Liopleurodon is a pliosaurid plesiosaurian reptile from the Late Jurassic of the United Kingdom, France, and Germany. It was named in 1873 by Henri Émile Sauvage. It is one of the most studied plesiosaurs, and is often times mentioned to be the biggest marine reptile of all time (when in reality, it was far from the biggest).


Liopleurodon was a plesiosaur with a bulky body, 4 flippers, and a short tail with a small fin on its end. However, like most pliosaurids, and unlike most other plesiosaur families, it had a short neck and a large head with massive jaws. Its body would have been covered in scaly skin.

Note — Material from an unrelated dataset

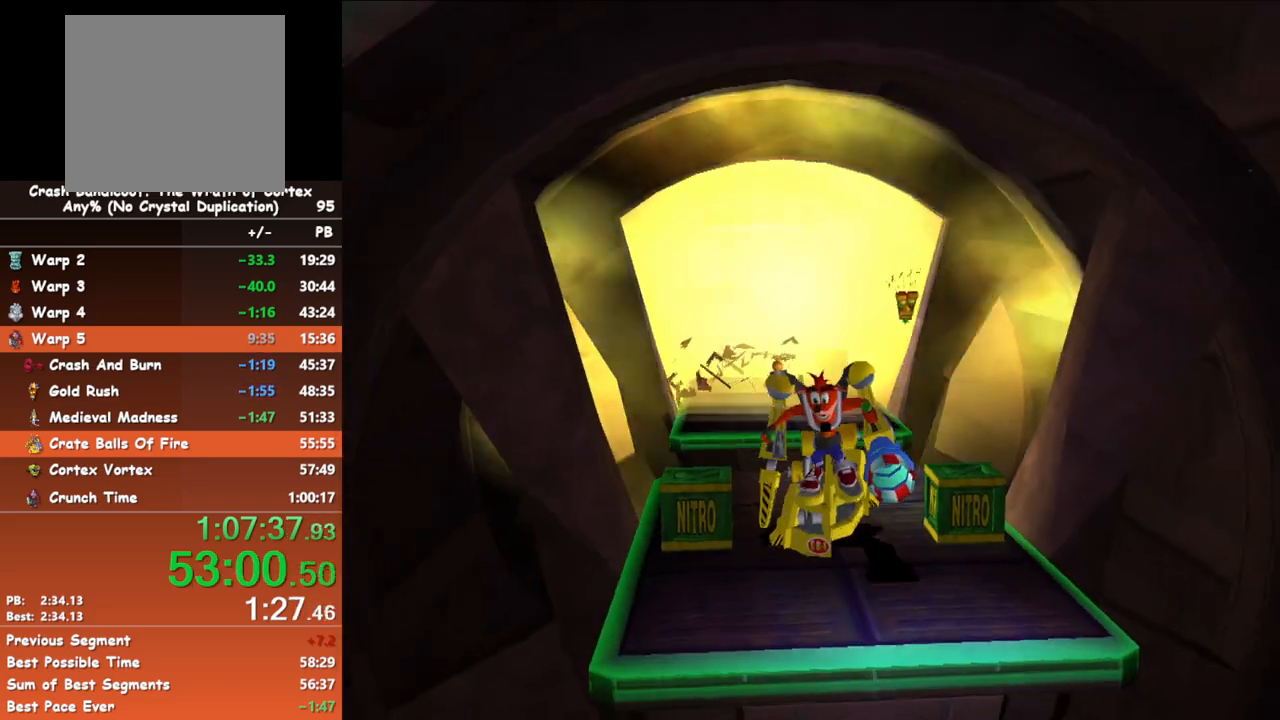
{"buttons": ["A"], "left_stick": "down", "events": [[417, "A", "down"]]}
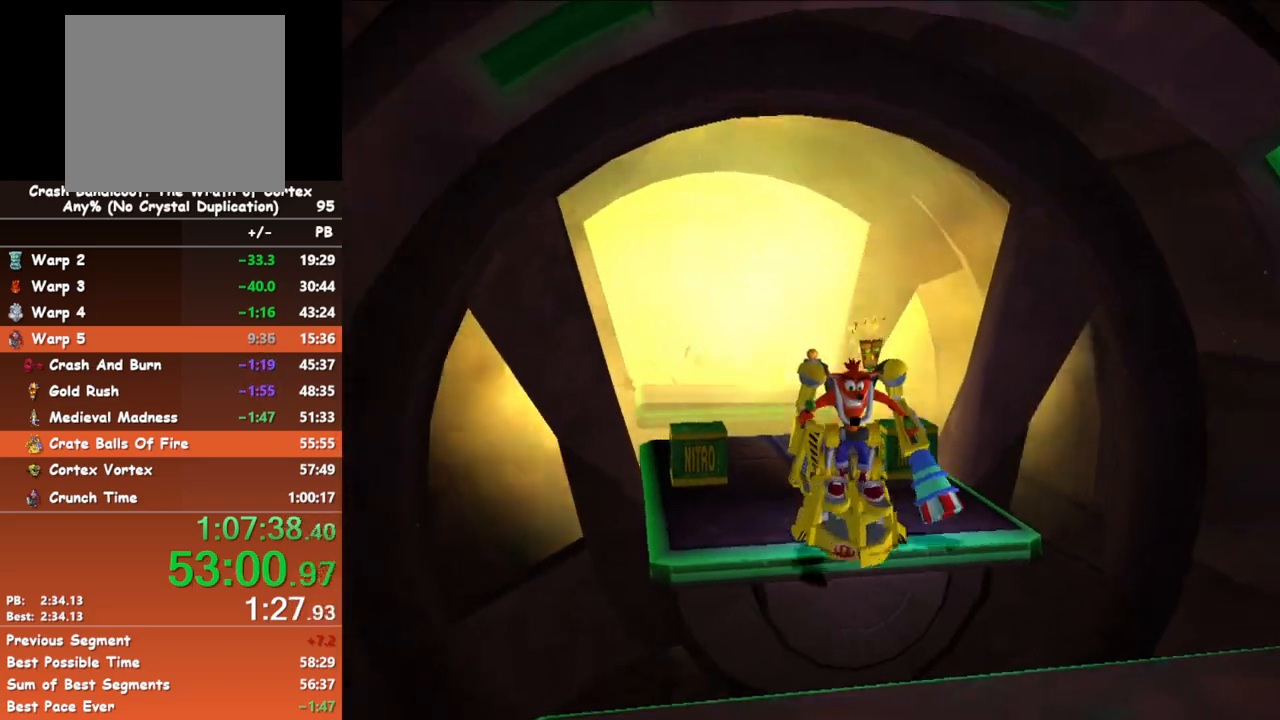
{"buttons": [], "left_stick": "down", "events": [[233, "A", "up"]]}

Liopleurodon was a predator, preying on turtles, ichthyosaurs, thallatosuchians, smaller plesiosaurs, and even mid-sized Leedsichthys individuals. Its large teeth had knife-like serrations from back to back, and were designed for crushing bone.

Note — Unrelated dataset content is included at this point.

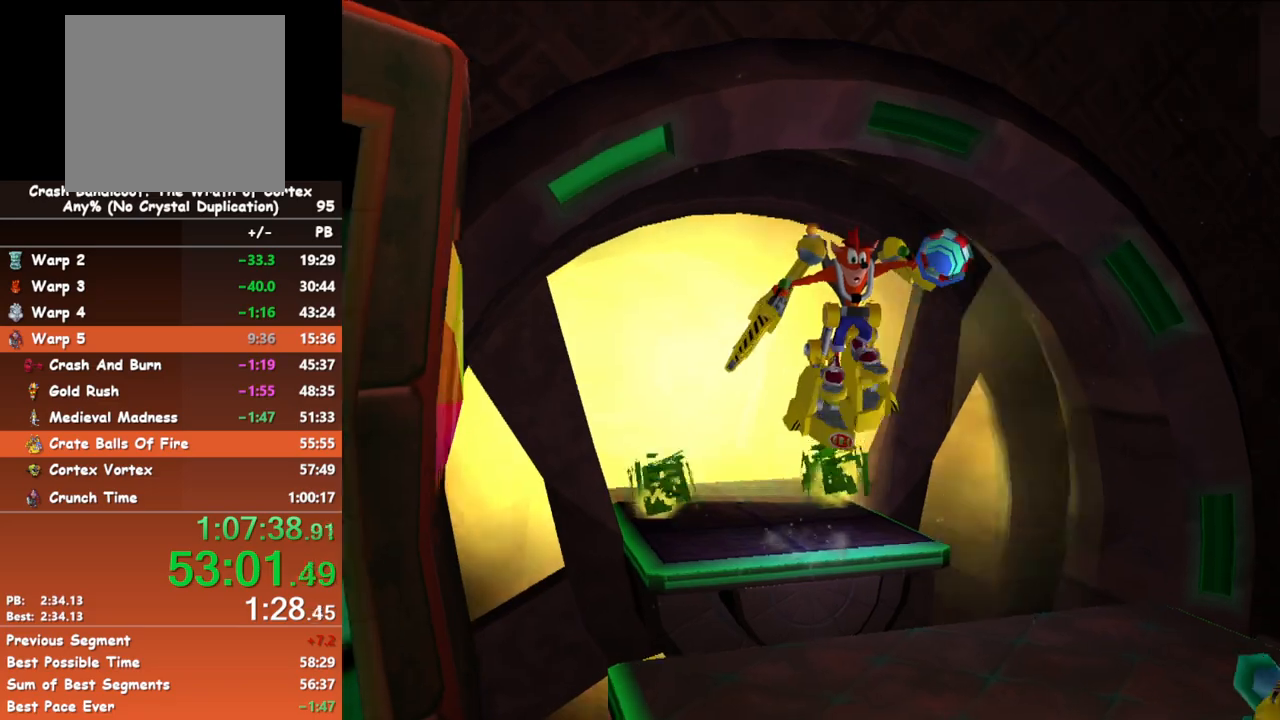
{"buttons": [], "left_stick": "down", "events": []}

Even as a relatively small pliosaur, Liopleurodon established itself as the apex predator of its environment, preying on anything from small animals such as Leptolepis and Hybodus to even smaller individuals of the filter-feeding fish Leedsichthys. With large jaws taking up 1/4 of its total body length, it had a powerful bite, which would allow it to make short work of small-midsized prey items. As well as this, a study done on its nostrils had led to the theory that it had a directional sense of smell; this could allow it to detect hidden prey, and even sense the blood of kills made by other predators (similar to modern sharks). A study involving a Liopleurodon-like swimming robot seemed to prove that the plesiosaur was not an efficient long-distance swimmer, but could gain a sudden burst of speed to dash at its chosen target; however, this conclusion was made when people thought it propelled itself by moving its front and back flippers up and down at different times instead of moving all its flippers at the same time.

In popular cultureEdit

Liopleurodon was first introduced to the public through the 3rd episode of the 1999 documentary Walking with Dinosaurs, where it is featured as an enormous (blue whale-sized), bloodthirsty apex predator that preys on anything it sees, from the beach-combing theropod Eustreptospondylus to the bathypelagic ichthyosaur Ophthalmosaurus; since the real Liopleurodon only measured 4.3-5.5 meters and weighed 1-2.2 tonnes (as opposed to the 25 meter, 150 tonne leviathan that haunted the documentary), this was the most dramatic, egregious, and ignominious oversizing of a prehistoric animal in the history of the media. Despite being debunked time and again, the colossal plesiosaur appeared again in another, similar documentary, Chased by Sea Monsters, where it feasts on a dying Leedsichthys (also oversized); since then, this depiction has been perpetuated in every major piece of media containing Liopleurodon.